Folha de S. Paulo


Baixo retorno inibe reinvestimento na indústria, diz setor

Empresários que investiram em sua indústria obtiveram, em média, retorno de 47% entre 2008 e 2012. Já aqueles que aplicaram no mercado financeiro, em um fundo de renda fixa, por exemplo, embolsaram 62%.

Isso significa que a cada R$ 1 bilhão investido no setor industrial foram gerados R$ 469 milhões de rendimentos, já descontado o pagamento de imposto de renda.

A mesma quantia investida numa aplicação financeira considerada conservadora resultou em R$ 624 milhões. Ou seja: R$ 155 milhões a mais de lucro para recursos não reinvestidos na indústria.

Os dados estão em estudo do departamento de competitividade da Fiesp (Federação das Indústrias do Estado de São Paulo) sobre como os investimentos industriais sofrem impacto da perda de rentabilidade e da redução da margem de lucro do setor.

Os dois indicadores (margem de lucro e rentabilidade) chegaram em 2012 ao pior nível desde 2008, ano eleito para iniciar o estudo por ser o do estouro da crise global.

Editoria de arte/Folhapress

O levantamento foi feito em todas as indústrias do país que apuraram imposto de renda com base no lucro real, segunda dados da Receita Federal de 2012, os mais recentes disponíveis.

"Há um desestímulo para investir", diz José Ricardo Roriz Coelho, diretor do departamento. "As aplicações financeiras geram retorno alto com risco quase zero.

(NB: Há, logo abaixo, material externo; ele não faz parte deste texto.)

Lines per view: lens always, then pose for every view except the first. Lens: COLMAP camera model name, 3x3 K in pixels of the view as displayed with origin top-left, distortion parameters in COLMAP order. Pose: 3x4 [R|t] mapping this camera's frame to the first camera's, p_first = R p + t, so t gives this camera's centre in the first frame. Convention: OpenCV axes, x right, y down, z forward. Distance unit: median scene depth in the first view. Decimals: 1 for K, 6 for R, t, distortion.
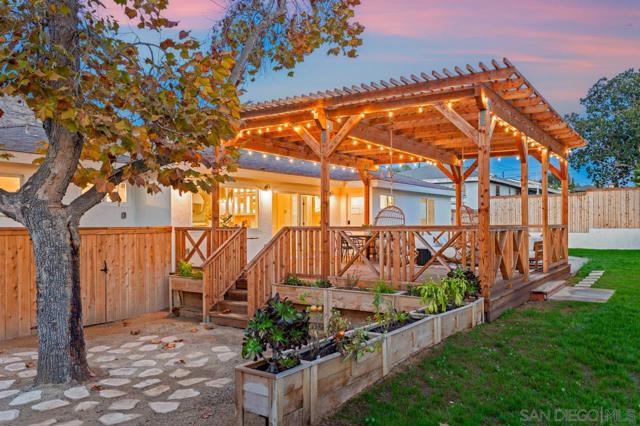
lens RADIAL K [[482.9, 0, 320.0], [0, 482.9, 213.0], [0, 0, 1]] dist [0.004451, 0.001318]
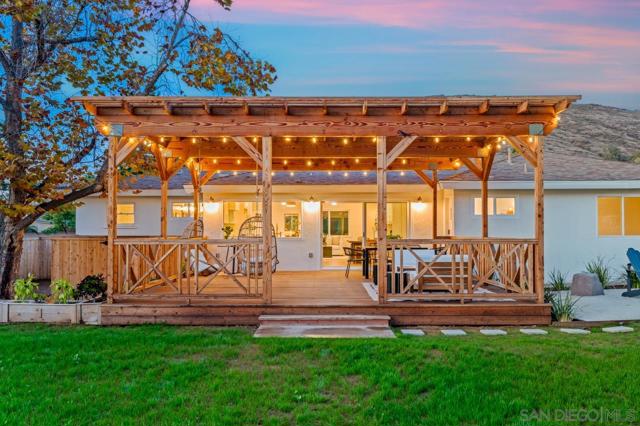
lens RADIAL K [[522.2, 0, 318.6], [0, 522.2, 228.0], [0, 0, 1]] dist [-0.001535, -0.000547]
pose [[0.578699, -0.003884, -0.815532, 0.821831], [0.017757, 0.999812, 0.007839, 0.001222], [0.815348, -0.019017, 0.578659, 0.360255]]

Os investimentos na indústria, além de renderem menos, têm riscos", afirma.

Entre eles, Coelho cita a dificuldade de competir por causa da carga tributária maior, juros altos para empréstimos, riscos cambiais, custos trabalhistas e gargalos que encarecem a produção.

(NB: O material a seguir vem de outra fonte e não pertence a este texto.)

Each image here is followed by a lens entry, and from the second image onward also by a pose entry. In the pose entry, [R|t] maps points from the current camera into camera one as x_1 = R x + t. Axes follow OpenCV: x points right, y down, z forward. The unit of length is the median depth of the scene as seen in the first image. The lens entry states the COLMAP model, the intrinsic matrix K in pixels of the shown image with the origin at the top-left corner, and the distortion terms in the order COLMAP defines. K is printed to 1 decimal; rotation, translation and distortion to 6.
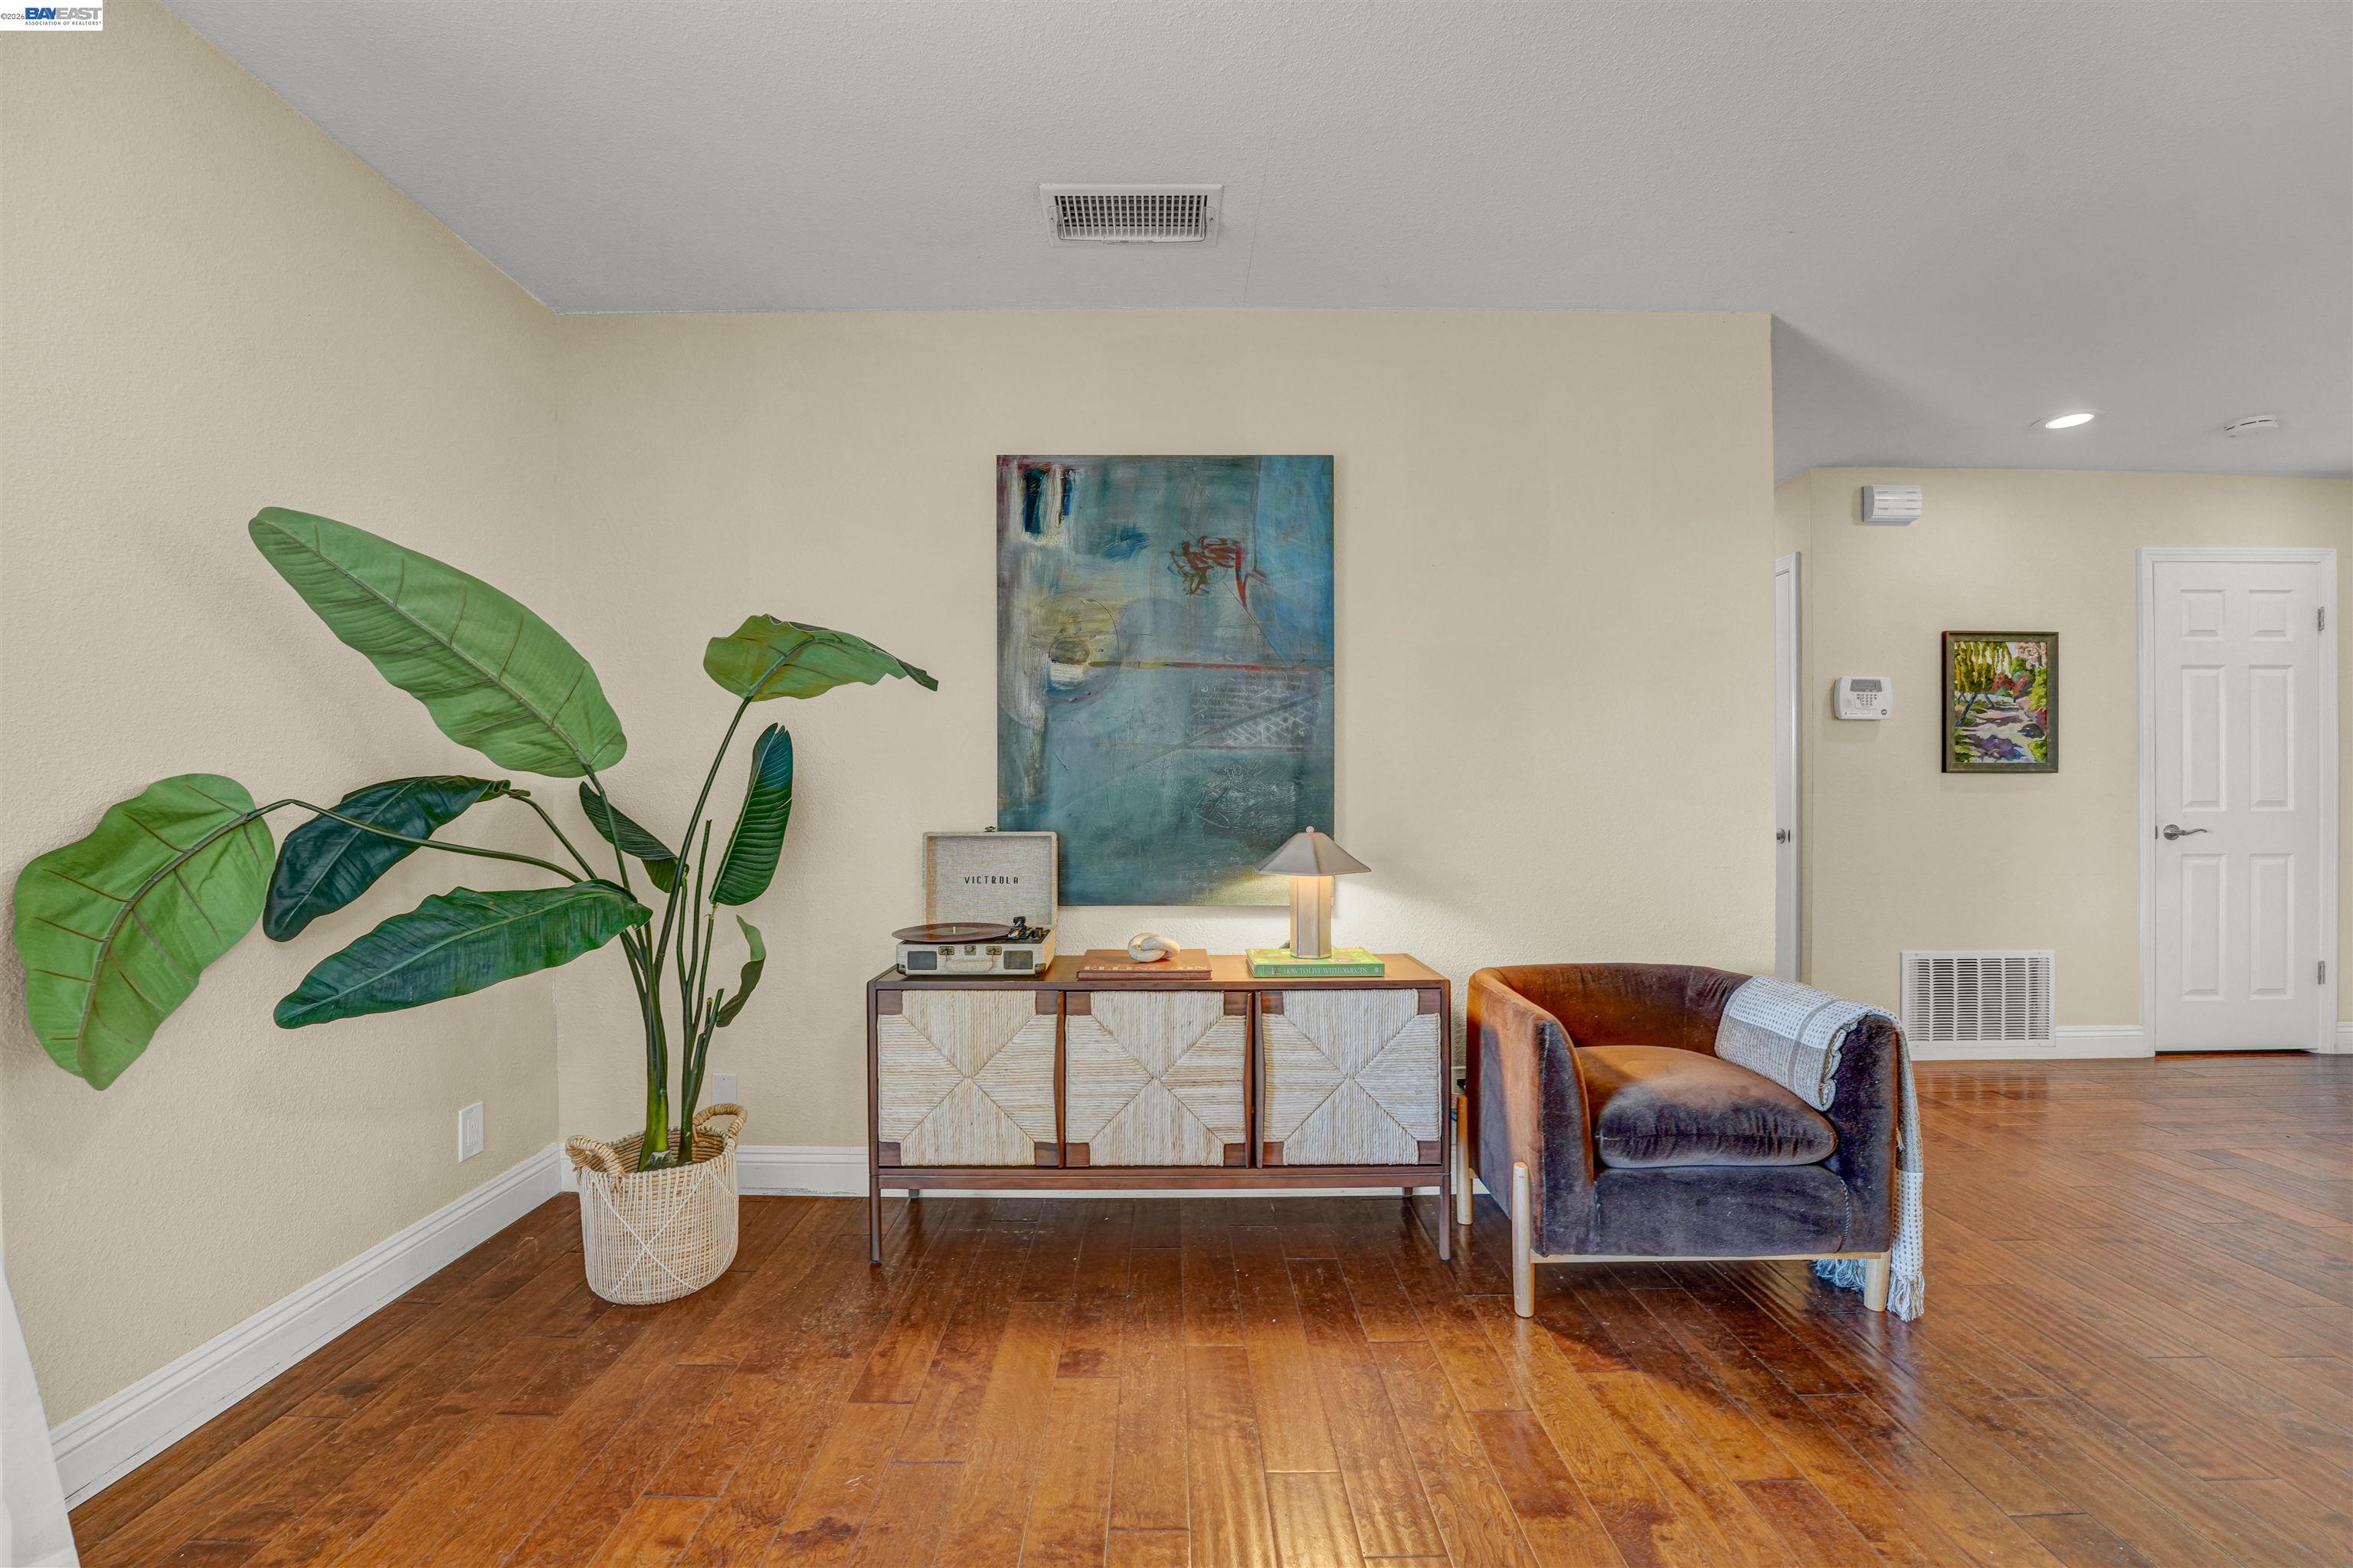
lens RADIAL K [[954.7, 0, 1161.5], [0, 954.7, 800.4], [0, 0, 1]] dist [-0.027630, 0.002275]
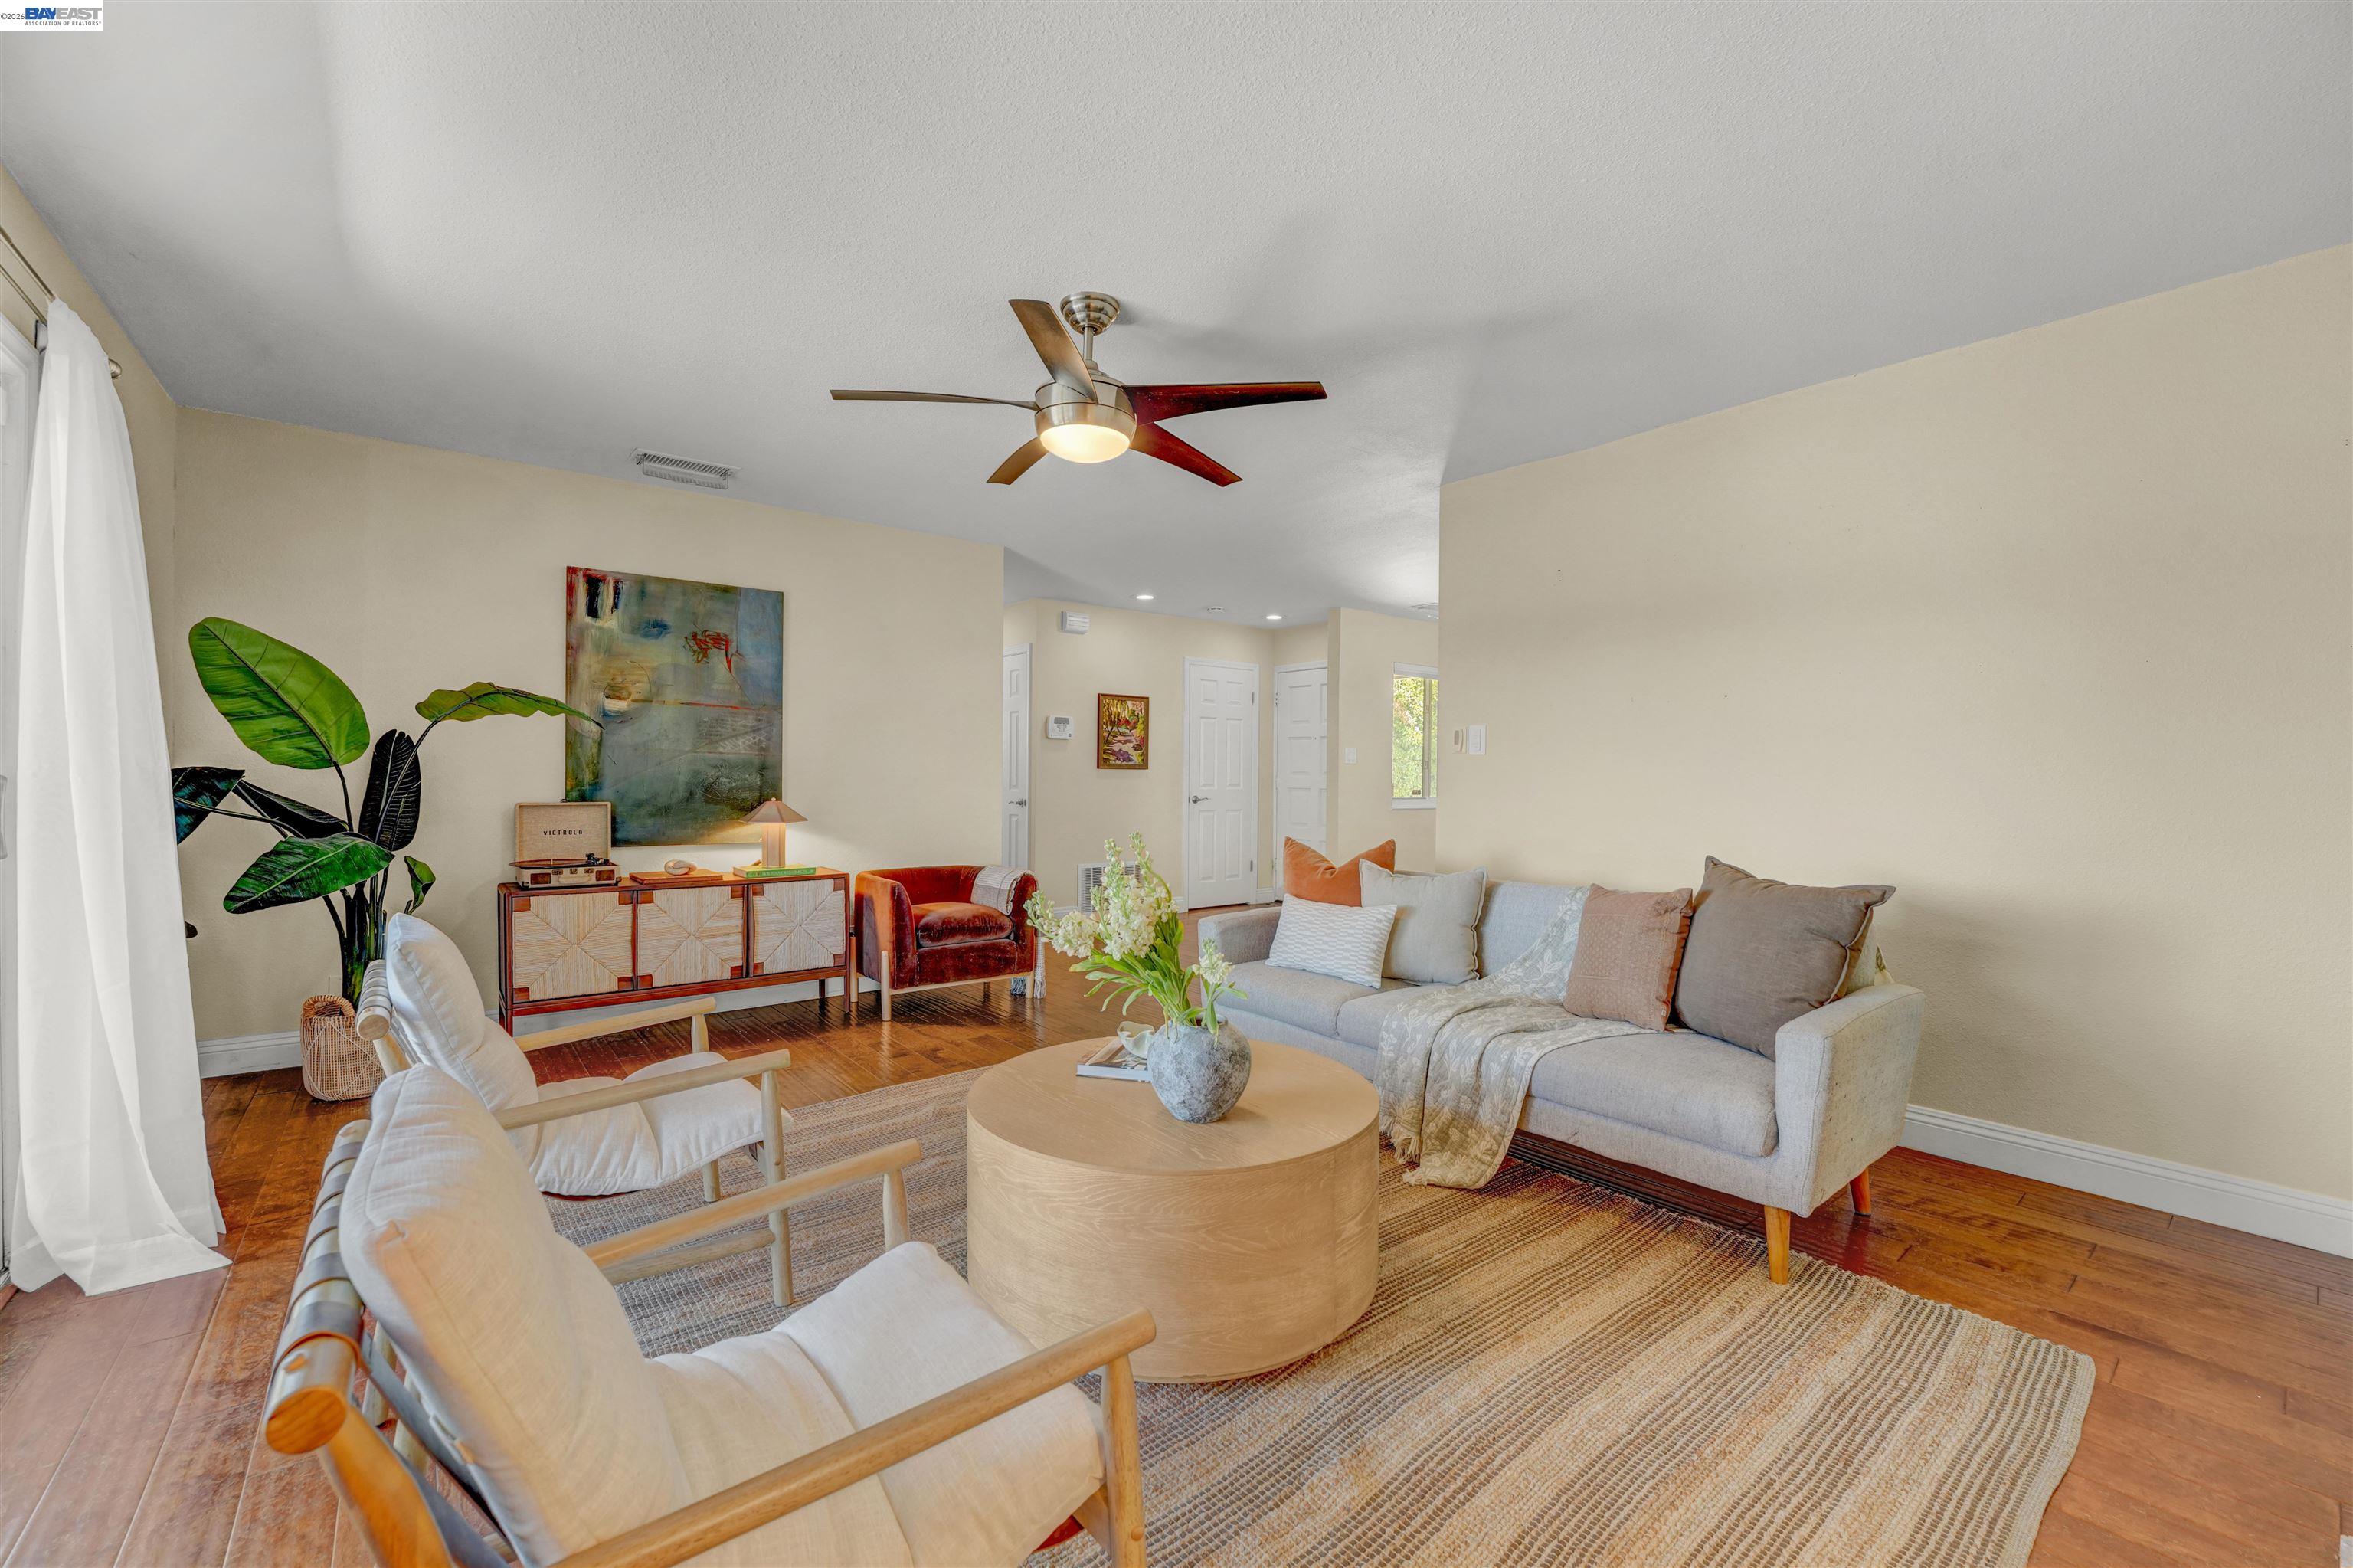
lens RADIAL K [[954.7, 0, 1167.5], [0, 954.7, 784.9], [0, 0, 1]] dist [-0.027630, 0.002275]
pose [[0.780224, 0.002719, 0.625495, -0.376184], [-0.008877, 0.999938, 0.006726, -0.016051], [-0.625438, -0.010800, 0.780199, -0.863698]]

"Não há sinal de mudança nem a longo prazo. O país não tem plano para resolver questões que poderiam ter impacto na decisão de investir."

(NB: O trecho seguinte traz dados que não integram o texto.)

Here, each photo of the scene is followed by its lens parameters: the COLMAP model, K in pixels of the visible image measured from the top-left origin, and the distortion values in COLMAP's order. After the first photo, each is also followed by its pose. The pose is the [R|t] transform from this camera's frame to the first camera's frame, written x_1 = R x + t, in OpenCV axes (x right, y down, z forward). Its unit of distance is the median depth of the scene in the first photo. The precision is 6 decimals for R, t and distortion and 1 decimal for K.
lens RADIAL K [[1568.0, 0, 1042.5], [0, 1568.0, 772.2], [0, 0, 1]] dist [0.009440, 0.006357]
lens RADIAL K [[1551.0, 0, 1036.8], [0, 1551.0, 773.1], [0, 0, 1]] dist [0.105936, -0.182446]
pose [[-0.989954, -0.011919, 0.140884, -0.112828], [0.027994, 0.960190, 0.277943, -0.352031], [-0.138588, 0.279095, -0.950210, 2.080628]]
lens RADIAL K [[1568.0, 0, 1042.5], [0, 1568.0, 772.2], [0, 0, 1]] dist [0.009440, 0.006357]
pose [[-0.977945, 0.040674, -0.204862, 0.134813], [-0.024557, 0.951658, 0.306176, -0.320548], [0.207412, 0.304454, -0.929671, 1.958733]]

Em agosto, pelo oitavo mês seguido, a confiança dos empresários da indústria recuou. Está no menor patamar desde abril de 2009, segundo sondagem da FGV.

"Diante de incertezas, o empresário fica na retaguarda", diz Roberto Aragão, da FGV Projetos. Além da crise de confiança, afirma, o investimento sofre neste ano com juros mais altos e inflação maior, o que eleva o custo das empresas e deixa menos dinheiro no caixa para investir.

Para o professor Aloisio Campelo Jr., coordenador das sondagens do Ibre/FGV, a diminuição da rentabilidade do setor é um fator relevante: "Afeta na limitação de recursos para investir (há empresas conservadoras, que preferem não usar recursos de terceiros) e na percepção de retorno futuro muito baixo para o que investir hoje."

O estudo ressalta ainda a queda no total de desembolsos do BNDES à indústria (de 46% em 2010 para 28% em 2013) e a perda de investimentos estrangeiros no setor.

Para o economista Antonio Corrêa de Lacerda, professor da PUC-SP, recuperar a capacidade de investir é pré-requisito para o país crescer de modo mais robusto e contínuo.

"Com investimentos em queda, a indústria perde participação no PIB, o que traz impactos negativos para emprego, renda e país. Os investimentos caíram 5,3% no segundo trimestre frente ao primeiro. A taxa de investimento estacionou em 18%."

Os empresários deixam de ser industriais e viram "rentistas" na tentativa de resolver seu caixa, diz Lacerda.

"Ele vende a empresa, cria outra de participações, em que a produção de um bem é trocada por ações, títulos e imóveis, e resolve seu problema. Para o país, é péssimo. O produto que era aqui fabricado passa a ser importado". Em 2003, 10% dos produtos industriais vendidos no país eram importados. Em 2013, 25% eram importados.